Ao afirmar que as conjecturas tornam-se razões, Rousseau apresenta seu método como método de inferência, partindo da natureza das coisas e chegando à verdade. Mas conjecturas convertem-se em razões por serem as mais prováveis, o que não remete a nenhum sentido matemático, senão à noção (quase de senso comum) de melhores, mais verossímeis. Por outro lado, todo sistema que acate os mesmos princípios alcançará as mesmas conclusões. Dos princípios enunciados, metodológicos e outros, obtêm-se sempre as mesmas conclusões, não importa o sistema no qual sejam tomados tais princípios. Todavia, Rousseau defende que as hipóteses a serem oferecidas na seqüência são as melhores reconstruções da cadeia de eventos responsável pela desigualdade verificada entre os homens. À História, como ciência empírica, cabe preencher as lacunas entre dois fatos. Na impossibilidade de recrutar elementos suficientes para cobrir os vãos do tempo, resta à Filosofia fechar as fendas e aterrar os abismos. Não o fará certamente com base em idéias vazias, orientando-se, isso sim,  por princípios epistemológicos bem estabelecidos respeitantes a causas e seus mecanismos de ação. Esses princípios, por seu turno, resultam ou de uma forma de indução de segundo grau, difícil de justificar, ou da inferência abdutiva sobre a qual falamos brevemente.
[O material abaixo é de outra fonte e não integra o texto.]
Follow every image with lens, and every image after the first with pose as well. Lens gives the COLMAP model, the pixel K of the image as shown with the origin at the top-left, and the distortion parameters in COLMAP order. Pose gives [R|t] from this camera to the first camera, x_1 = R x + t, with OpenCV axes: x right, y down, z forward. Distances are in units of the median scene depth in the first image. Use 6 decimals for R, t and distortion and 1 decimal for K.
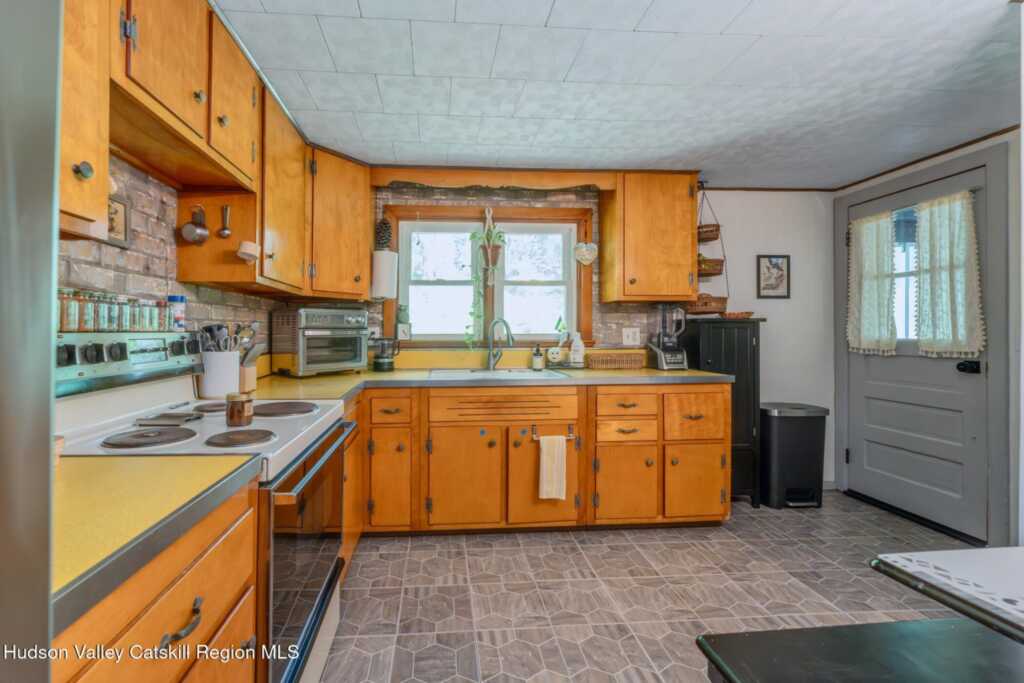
lens RADIAL K [[428.5, 0, 458.8], [0, 428.5, 334.0], [0, 0, 1]] dist [-0.001143, -0.000228]
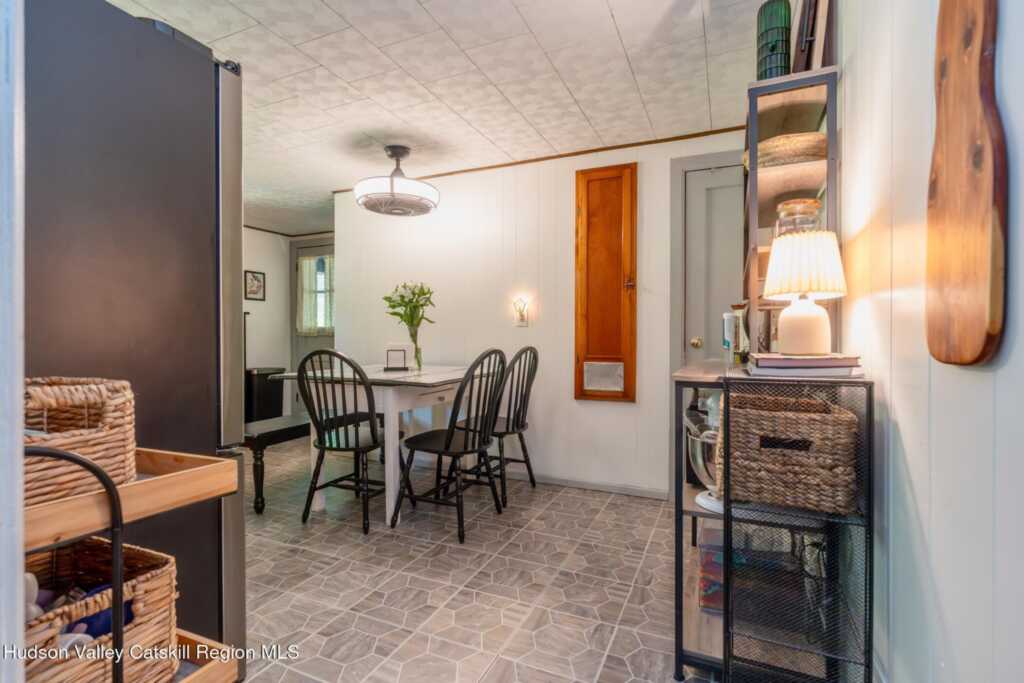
lens RADIAL K [[480.9, 0, 505.4], [0, 480.9, 346.2], [0, 0, 1]] dist [0.003018, 0.000116]
pose [[0.474606, -0.014249, 0.880083, -0.393109], [0.001574, 0.999881, 0.015339, 0.062514], [-0.880197, -0.005895, 0.474572, -0.667091]]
Inferências abdutivas, diferentemente das dedutivas, são falíveis. Essa falibilidade tem fomentado a combinação de realismo científico apoiado no acatamento de inferências abdutivas e de naturalismo epistemológico (Richard Boyd, Staatis Psillos, etc). Também Rousseau deixa em aberto no Segundo Discurso, a possibilidade de que o desenvolvimento das ciências naturais venha a alterar o universo de informações disponíveis sobre os primórdios do homem e as causas da desigualdade entre os homens. Tudo o que ele declara é que essas disciplinas não atingiram um grau evolutivo tal que lhes assegure o papel de fundadoras do conhecimento sobre essa temática.

Assim, mesmo faltos de uma incursão mais profunda pelas obras de Rousseau, acreditamos ser possível conferir estatuto científico ao Segundo Discurso, seguindo as pistas deixadas pelo próprio autor no texto e adotando uma perspectiva realista quanto à narrativa das origens, perspectiva sustentada por intermédio de inferências de tipo abdutivo e aberta ao progresso científico.

A hesitação de Rousseau em reivindicar cientificidade às reconstruções históricas do Segundo Discurso talvez esteja mais relacionada a uma recusa de entrar em discussões epistemológicas do que ao verdadeiro espírito por trás da obra.